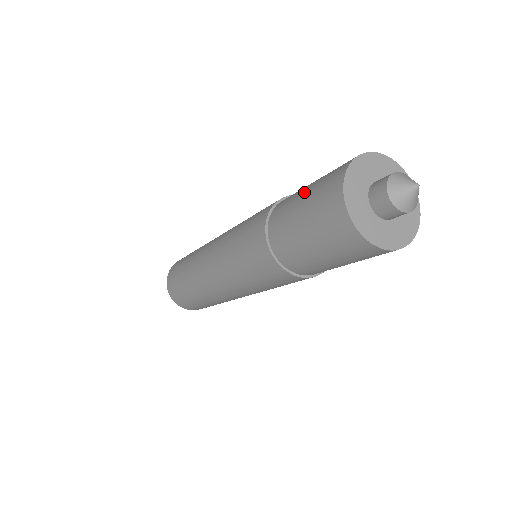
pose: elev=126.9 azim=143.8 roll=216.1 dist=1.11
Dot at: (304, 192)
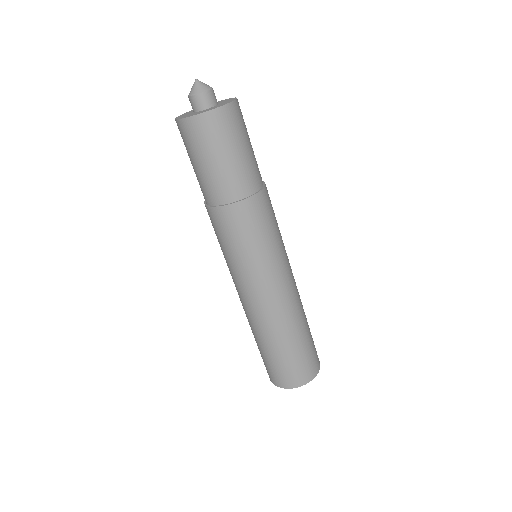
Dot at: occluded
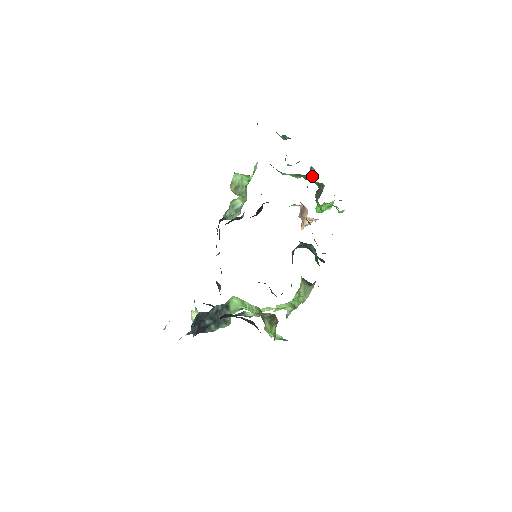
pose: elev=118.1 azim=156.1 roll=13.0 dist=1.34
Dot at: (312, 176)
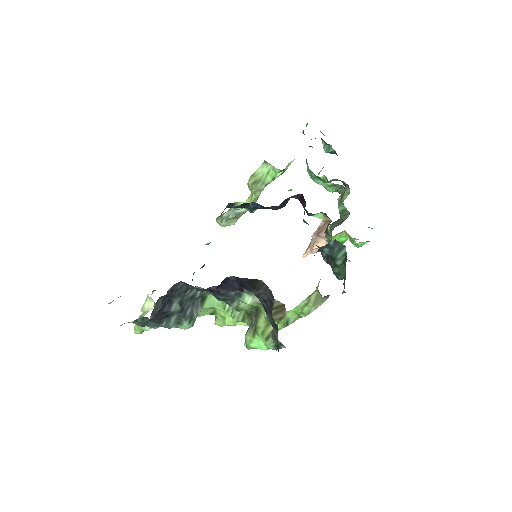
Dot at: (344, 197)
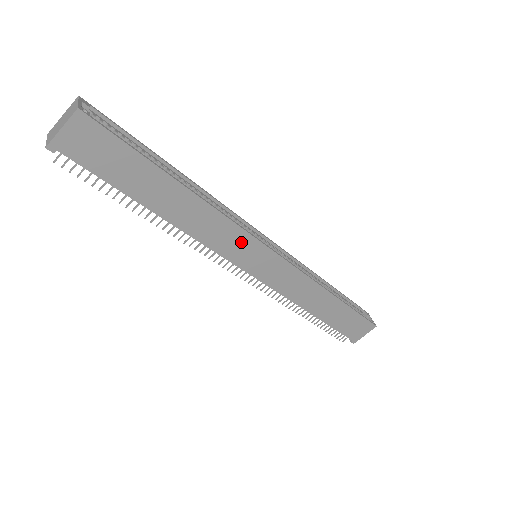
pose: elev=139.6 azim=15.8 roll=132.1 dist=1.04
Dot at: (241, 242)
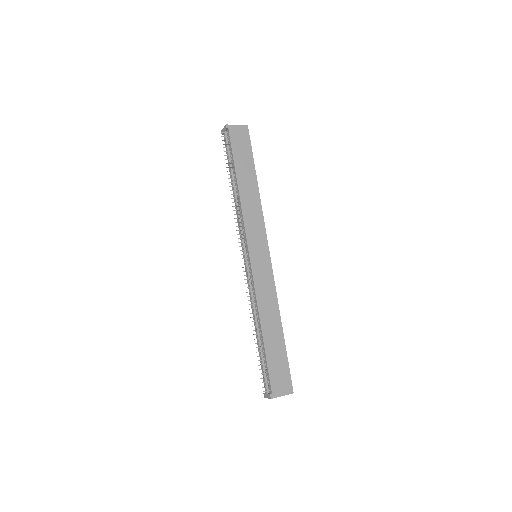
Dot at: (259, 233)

****

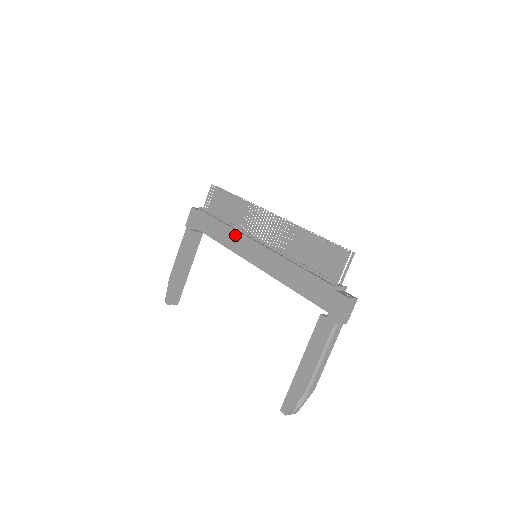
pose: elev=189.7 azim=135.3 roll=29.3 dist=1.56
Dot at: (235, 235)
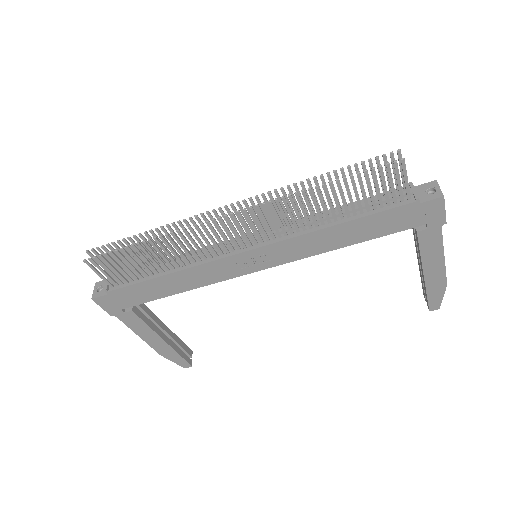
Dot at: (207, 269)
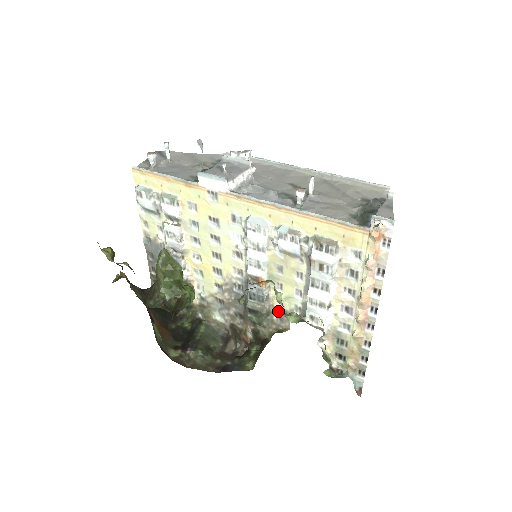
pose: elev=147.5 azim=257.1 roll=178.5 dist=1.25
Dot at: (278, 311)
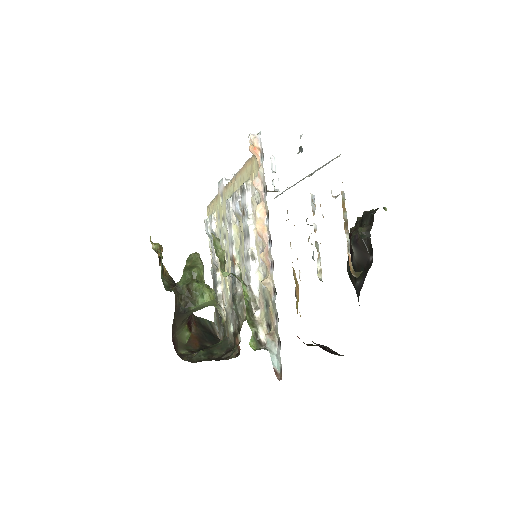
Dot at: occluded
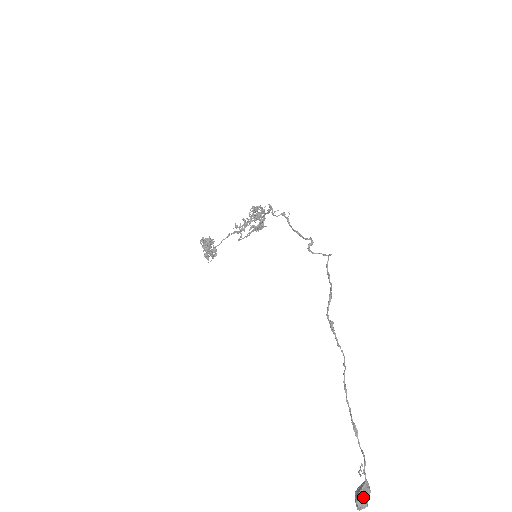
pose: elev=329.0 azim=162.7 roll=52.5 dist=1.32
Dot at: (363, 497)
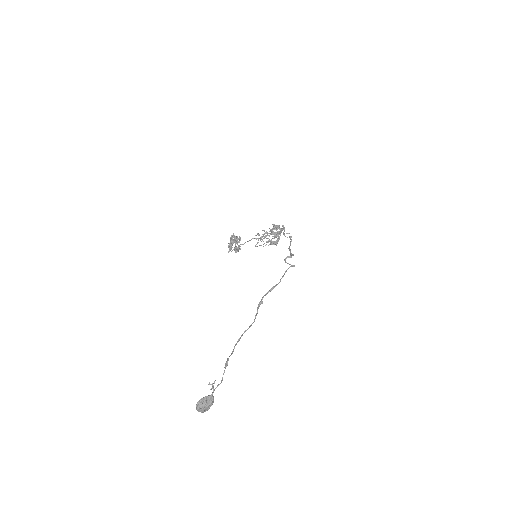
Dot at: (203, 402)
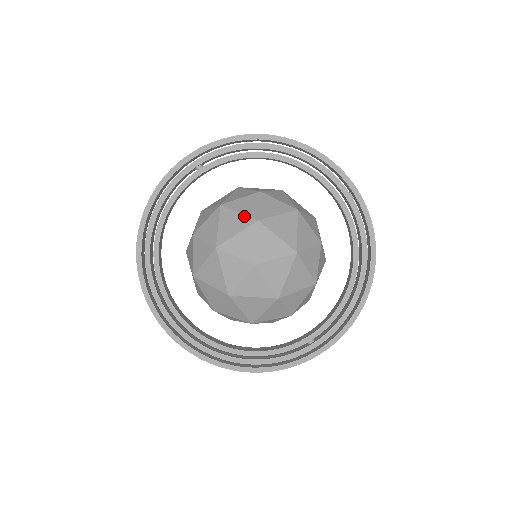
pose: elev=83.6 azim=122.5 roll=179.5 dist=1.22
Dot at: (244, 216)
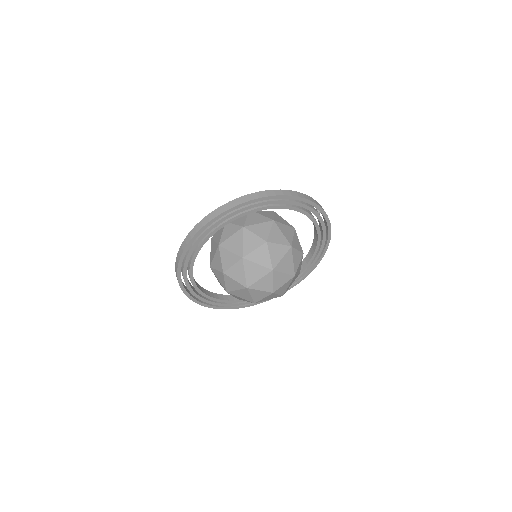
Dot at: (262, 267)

****

THE TASK —
Can you output the lines of data verbatim, starting at the line containing "pose: elev=126.9 azim=143.8" and ending at the line containing "Dot at: (344, 197)", with both of those lines included? Leave the pictures out of your answer.

ANSWER IN FULL —
pose: elev=126.9 azim=143.8 roll=216.1 dist=1.11
Dot at: (304, 192)
Dot at: occluded
pose: elev=118.1 azim=156.1 roll=13.0 dist=1.34
Dot at: (312, 176)
Dot at: (344, 197)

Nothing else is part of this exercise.